Consider the following code:

import java.math.BigDecimal;

class Scratch {

  public static class Test<N extends Number> {

    public void foo(Class<N> numberClass) {
      System.out.println(numberClass);
    }

    public void bar() {
      foo(BigDecimal.class);
    }
  }

  public static void main(String[] args)  {
    Test<Number> t = new Test<>();
    t.bar();
  }
}

This fails to compile on line 12 (the call to foo()) with incompatible types: java.lang.Class<java.math.BigDecimal> cannot be converted to java.lang.Class<N>. I don't get it, because the generic N extends Number, and so I should be able to pass BigDecimal.class to a method which takes a Class<N> parameter. TIA for any thoughts!

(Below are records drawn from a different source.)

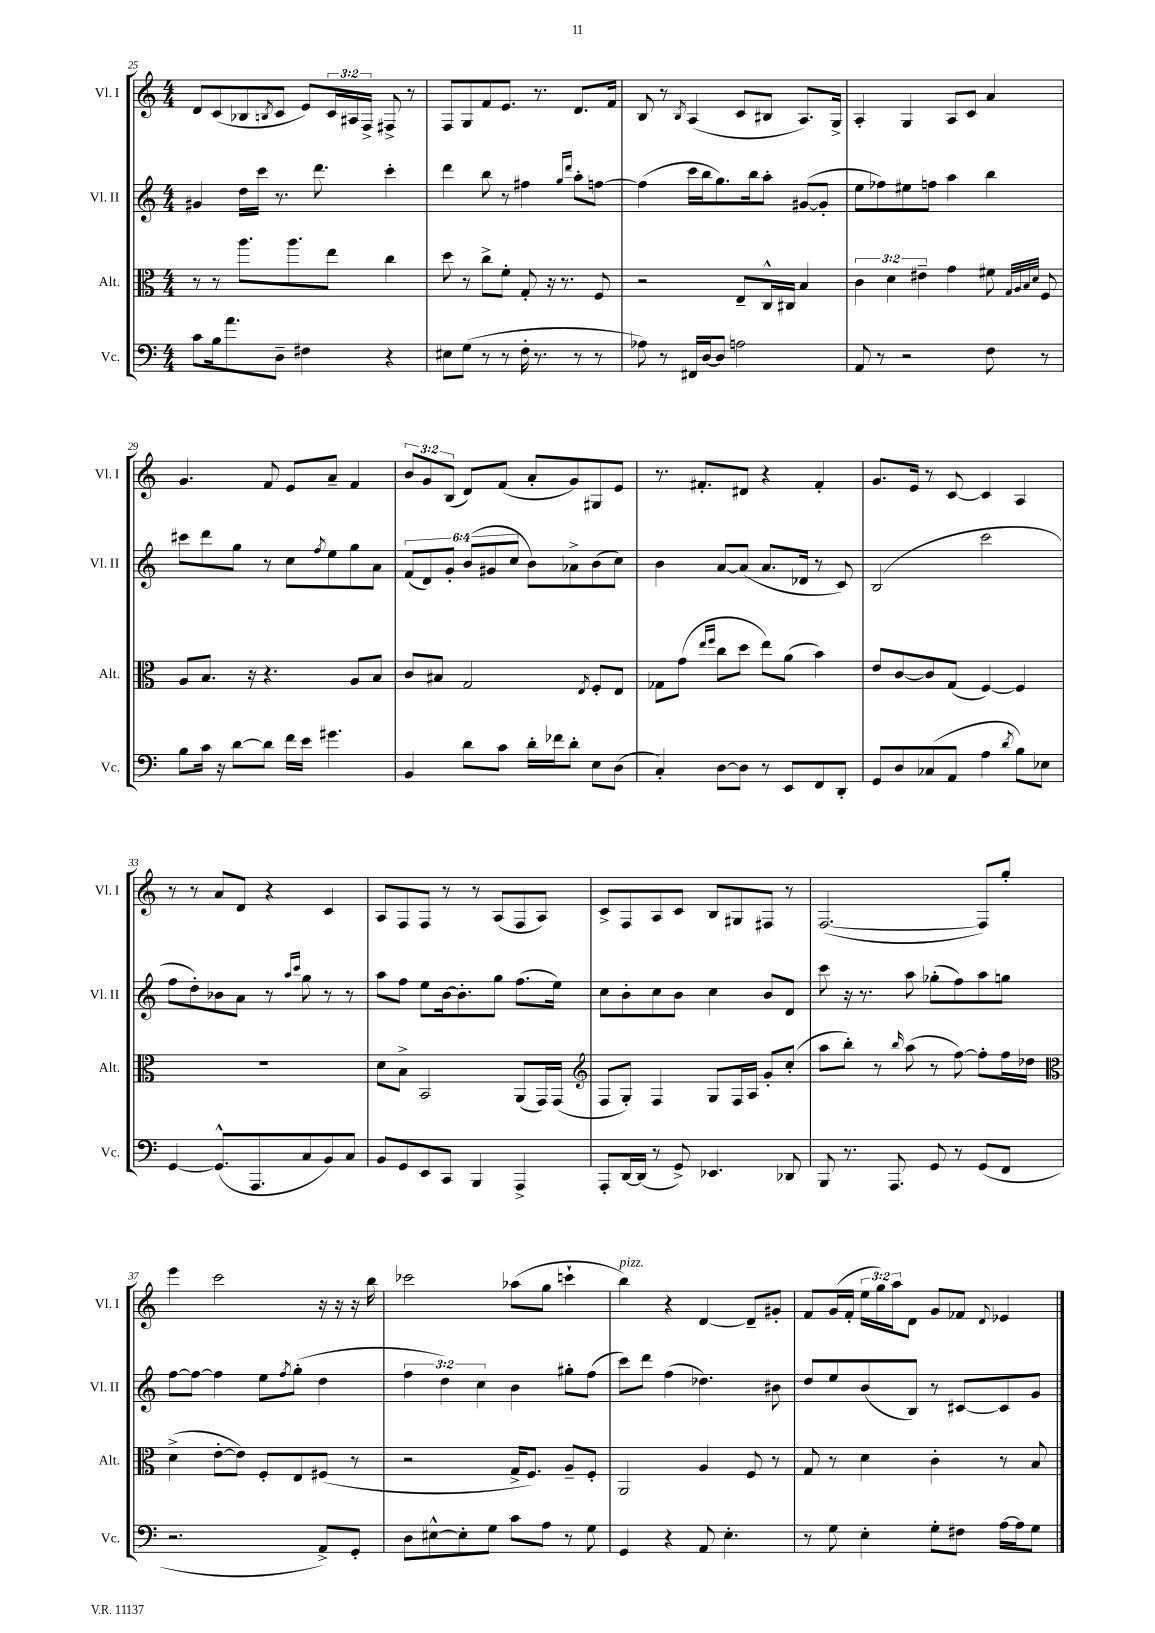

**kern	**kern	**kern	**kern
*part4	*part3	*part2	*part1
*staff4	*staff3	*staff2	*staff1
*I"Vc.	*I"Alt.	*I"Vl. II	*I"Vl. I
*I'Vc.	*I'Alt.	*I'Vl. II	*I'Vl. I
*clefF4	*clefC3	*clefG2	*clefG2
*k[]	*k[]	*k[]	*k[]
*M4/4	*M4/4	*M4/4	*M4/4
=25	=25	=25	=25
8c\L	8r	4g#X/	8d/L
16B\k	8r	.	(8c/
8.a\	.	.	.
.	8.aa\L	16dd\LL	8B-X/
.	.	16ccc\JJ	.
.	.	.	8qBn/
8D~\J	.	8.r	8c/J
.	8.aa\	.	.
4F#X\	.	.	8e/L)
.	.	8.ddd\	.
.	8ee\J	.	24c/L
.	.	.	24A#X/
.	.	.	24F^/JJ
4r	4cc\	4ccc'\	8F#X^/
.	.	.	8r
=26	=26	=26	=26
8E#X\L	8dd\	4ddd\	8F/L
(8G\J	8r	.	8G/
8r	8cc^\L	8bb\	8f/
8r	8f'\J	8r	8.e/J
16F'\	8G'/	4ff#X\	.
8.r	.	.	8.r
.	16r	.	.
.	8.r	.	.
.	.	16qqgg/LL	.
.	.	16qqddd/JJ	.
8r	.	8aa'\L	8.d/L
8r	8F/	[8ffn\J	.
.	.	.	16f/Jk
=27	=27	=27	=27
8A-X\)	2r	(4ff\]	8B/
8r	.	.	8r
.	.	.	8qB/
16FF#X/LL	.	16ccc\LL	(4A/
[16D/J	.	16bb\J	.
8D/J]	.	8.gg\)	.
2An\	8E~/L	.	8c/L
.	.	16bb\k	.
.	16C^^/L	8aa'\J	8B#X/J
.	16C#X/JJ	.	.
.	4B/	([8g#X/L	8.A/L)
.	.	8g#'/J]	.
.	.	.	16G^/Jk
=28	=28	=28	=28
8AA/	6c\	8ee\L	4A'/
8r	.	8ff-X\)	.
.	6d\	.	.
2r	.	8ee#X\	4G/
.	6e#X~\	.	.
.	.	8ffn\J	.
.	4g\	4aa\	8A/L
.	.	.	8c/J
8F\	8f#X\	4bb\	4a/
.	32qqG/LLL	.	.
.	32qqA/	.	.
.	32qqB/	.	.
.	32qqd/JJJ	.	.
8r	8F/	.	.
!!LO:LB:g=z
=29	=29	=29	=29
8B\L	8A/L	8ccc#X\L	4.g/
16c\Jk	8.B/J	8ddd\	.
16r	.	.	.
[8d\L	.	8gg\J	.
.	16r	.	.
8d\J]	4.r	8r	8f/
16f\LL	.	8cc\L	8e/L
16e\JJ	.	.	.
.	.	8qff/	.
4.g#X\	.	8ee\	8a~/J
.	8A/L	8gg\	4f/
.	8B/J	8a\J	.
=30	=30	=30	=30
4BB/	8c/L	(12f/L	12b/L
.	.	12d/)	12g/
.	8B#X/J	.	.
.	.	12g'/J	(12B/J
8d\L	2G/	(12b/L	8d/L)
.	.	12g#X/	.
8c\J	.	.	(8f/J
.	.	12cc/J	.
16d'\LL	.	8b\L)	8a'/L
16f-X\J	.	.	.
8d'\J	.	8a-X^\	8g/)
.	8qE/	.	.
8E\L	8F'/L	(8b\	8G#X/
(8D\J	8E/J	8cc\J)	8e/J
=31	=31	=31	=31
4C'/)	8G-X\L	4b\	8.r
.	(8g\J	.	.
.	.	.	8.f#X'/L
.	16qqee/LL	.	.
.	16qqff/JJ	.	.
[8D\L	8cc\L	[8a/L	.
8D\J]	8dd\J	(8a/J]	8d#X/J
8r	8ee\L)	8.a/L	4r
8EE/L	(8a\J	.	.
.	.	16d-X/Jk	.
8FF/	4b\)	8r	4f#'/
8DD'/J	.	8c/)	.
=32	=32	=32	=32
8GG/L	8e/L	(2B/	8.g/L
8D/	[8c/	.	.
.	.	.	16e/Jk
(8C-X/	8c/]	.	8r
8AA/J	(8G/J	.	[8c/
4A\	[4F/)	2ccc\	4c/]
8qd/	.	.	.
8B\L)	4F/]	.	4A/
8E-X\J	.	.	.
!!LO:LB:g=z
=33	=33	=33	=33
[4GG/	1r	8ff\L	8r
.	.	8dd'\)	8r
(8.GG^^/L]	.	8b-X\	8a/L
.	.	8a\J	8d/J
8.AAA/	.	.	.
.	.	8r	4r
.	.	16qqaa/LL	.
.	.	16qqccc/JJ	.
8C/	.	8gg\	.
8BB/)	.	8r	4c/
8C/J	.	8r	.
=34	=34	=34	=34
8BB/L	8d\L	8aa\L	8A/L
8GG/	8B^\J	8ff\J	8F/
8EE/	2BB/	8ee\L	8F/J
8CC/J	.	[16b\k	8r
.	.	8.b'\]	.
4BBB/	.	.	8r
.	.	8gg\J	(8A/L
4AAA^/	(8AA/L	(8.ff\L	8F/
.	16GG/L)	.	8A/J)
.	(16GG/JJ	16ee\Jk)	.
=35	=35	=35	=35
*	*clefG2	*	*
8AAA'/L	8F/L	8cc\L	8c^/L
[16DD/L	8G'/J)	8b'\	8F/
(16DD/JJ]	.	.	.
8r	4F/	8cc\	8A/
8GG^/)	.	8b\J	8c/J
4.EE-X/	8G/L	4cc\	8B/L
.	16F/L	.	8G#X/
.	16A/JJ	.	.
.	8g'/L	8b/L	8F#X/J
8DD-X/	(8cc'/J	8d/J	8r
=36	=36	=36	=36
8BBB/	8aa\L	8ccc\	([2.F/
8.r	8bb'\J)	16r	.
.	.	8.r	.
.	8r	.	.
8.AAA/	.	.	.
.	16qqbb/	.	.
.	(8aa\	8aa\	.
8GG/	8r	(8gg-X'\L	.
8r	[8ff\)	8ff\)	.
(8GG/L	8ff'\L]	8aa\	8F/L])
8FF/J	16ff\L	8ggn\J	8gg'/J
.	16dd-X\JJ	.	.
!!LO:LB:g=z
=37	=37	=37	=37
*	*clefC3	*	*
2.r	(4d^\	[8ff\L	4eee\
.	.	8ff\J_	.
.	[8e'\L	4ff\]	2ccc\
.	8e\J])	.	.
.	8F'/L	8ee\L	.
.	.	8qff/	.
.	8E/	(8gg'\J	.
8AA^/L)	(8F#X/J	4dd\	16r
.	.	.	16r
8GG'/J	8r	.	16r
.	.	.	16bb\
=38	=38	=38	=38
8D\L	2r	6ff\	2ccc-X\
[8E#X^^\	.	.	.
.	.	6dd\)	.
8E#'\]	.	.	.
.	.	6cc\	.
8G\J	.	.	.
8c\L	16G^/KL	4b\	(8aa-X\L
.	8.F/J)	.	.
8A\J	.	.	8gg\J
8r	8A~/L	8gg#X'\L	4cccn`\
8G\	8F'/J	(8ff\J	.
=39	=39	=39	=39
!	!	!	!LO:TX:a:i:t=pizz.
4GG/	2AA/	8ccc\L)	4bb\)
.	.	8ddd\J	.
4r	.	(4ff\	4r
8AA/	4A/	4.dd-X\)	[4d/
4.E'\	.	.	.
.	8F/	.	8d~/L]
.	8r	8b#X\	8g#X'/J
=40	=40	=40	=40
8r	8G/	8dd/L	8f/L
8G\	8r	8ee/	(16g/L
.	.	.	16f'/JJ
4E'\	4d\	(8b/	24ee\LL
.	.	.	24gg\)
.	.	.	24aa\J
.	.	8B/J)	8d\J
8G'\L	4c'\	8r	8g/L
8F#X\J	.	[8c#X/L	8f-X/J
.	.	.	8qqd/
[16A\LL	8r	8c#/]	4e-X/
16A\J]	.	.	.
8G\J	8B/	8g/J	.
==	==	==	==
*-	*-	*-	*-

CodePudding user response：

Suppose a caller did:

var t = new Test<Integer>();
t.bar();

then, bar() would pass a BigDecimal to foo(), which expects an Integer.

CodePudding user response：

The short answer really is that BigDecimal is not necessarily N. It is a little confusing because BigDecimal is within the <N extends Number> bounds, but the current instance's generic type argument can be any type that extends Number, but the bar method assumes BigDecimal.

Check this slightly modified version of the method:

public void bar() {
    new Test<BigDecimal>().foo(BigDecimal.class);
}

That method compiles. Why? Becuase Test<BigDecimal>() has BigDecimal as type argument.

When you call foo(BigDecimal.class), you're assuming that this was instantiated with BigDecimal as type argument, which is not always true, and the the compiler is preventing a bug.

The error in your code would be similar to a hypothetical bar() method in ArrayList<T> that does add("string"), which would be wrong for the same reason (the actual array list instance may be created to hold integers, not strings, so the inside code shouldn't make assumptions)